Sonra da "Durduk yerde bana haram yedirdiniz" diyerek masayı terk etmiş.

Önce şunu söyleyeyim ki bakan bilmeden alkol aldıysa bu "haram" sayılmaz.

Ve daha da önemlisi "alkollü yemek" olmaz.

Çünkü şarap ilavesiyle yapılan soslarda ya da pişirilen yemeklerde, şarap, bildiğimiz şarap olarak kalmaz!

İyi aşçıların bildiği ve yaptığı gibi şarap ilave edildikten sonra sos ya da yemek bir süre yüksek ateşte çevrilir ve şarabın içindeki alkolün buharlaşıp uçması beklenir.

Hatta bazı soslarda ve yemeklerde alkol çabuk uçsun diye tencere ya da tava alevlendirilir.

Bu yapılmazsa yemekte alkolün acı tadı kalır ki böylesi makbul değildir!

Yani demem o ki Bakan boşuna sinirlenmiş.

İçişleri Bakanlığı’na kadar yükselmiş bir bürokratın bunu bilmemesi elbette ayıp değil ama sorup öğrenmeden sinirlenmesi de doğru olmamış!

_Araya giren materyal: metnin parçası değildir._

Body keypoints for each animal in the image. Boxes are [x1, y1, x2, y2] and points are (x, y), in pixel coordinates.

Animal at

Pilotların hatası affedilmez!

DÜNYA sivil havacılık tarihinin en komik uçak kaçırma eylemleri nedense bizde oluyor. Nasrettin Hoca’nın, Aziz Nesin’in bu topraklarda yetişmiş olması boşuna değil yani.

Belli oluyor ki bu kadar uçak kaçırma olayı ile karşılaşıyoruz ama yolcular da, uçuş ekibi de böyle durumlarda ne yapacağını bilmiyor.

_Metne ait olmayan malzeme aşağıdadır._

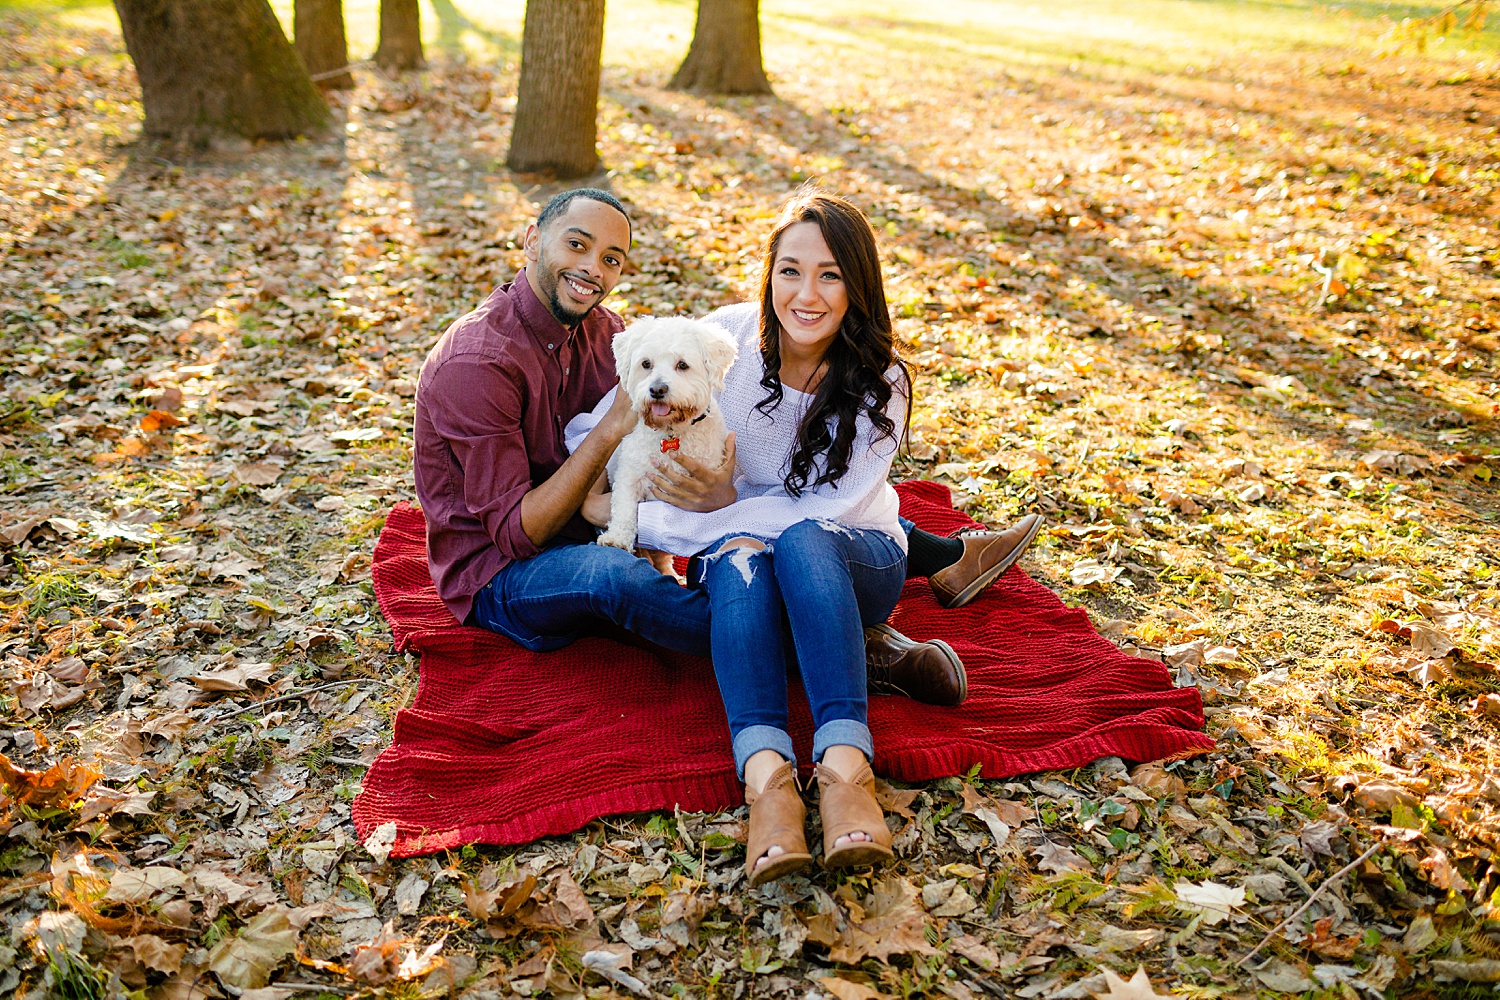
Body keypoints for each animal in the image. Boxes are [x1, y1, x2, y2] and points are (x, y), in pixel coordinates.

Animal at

Eğer o uçağı kaçıranlar, gerçekten ciddi hava korsanları olmuş olsaydı, bugün büyük bir felaketin acısını yaşıyor olacaktık.

Pilotların uçağın havalandırma sistemini de kapatarak uçaktan kaçmaları, ardından yolcuların arka kapıyı açıp kaçmaları, telafisi mümkün olmayan olaylara yol açabilirdi.

Ama herhalde en affedilmezi de uçağı hiç terk etmemesi gereken pilotların yaptığı.

Çünkü o anda pilotlar ne korsanların durumundan haberdarlar, ne de ellerindeki silah ya da bombaların ne kadar ciddi olduğunu biliyorlar.

"Elimde bomba var" diyen adamın dediğine inanarak uçağı Antalya’ya indiriyorlar ama aynı adamların ellerindeki bombaları patlatabileceklerini düşünmeden uçaktan sıvışıyorlar!

Sivil Havacılık Genel Müdür Vekili
de "pilotların yaptığı sanki doğru gibi" diyor.

Bu da AKP’nin devletteki kadrolaşma çabalarının, hangi bilgi düzeyindeki insanları göreve getirdiğini gösteren bir başka ilginç örnek!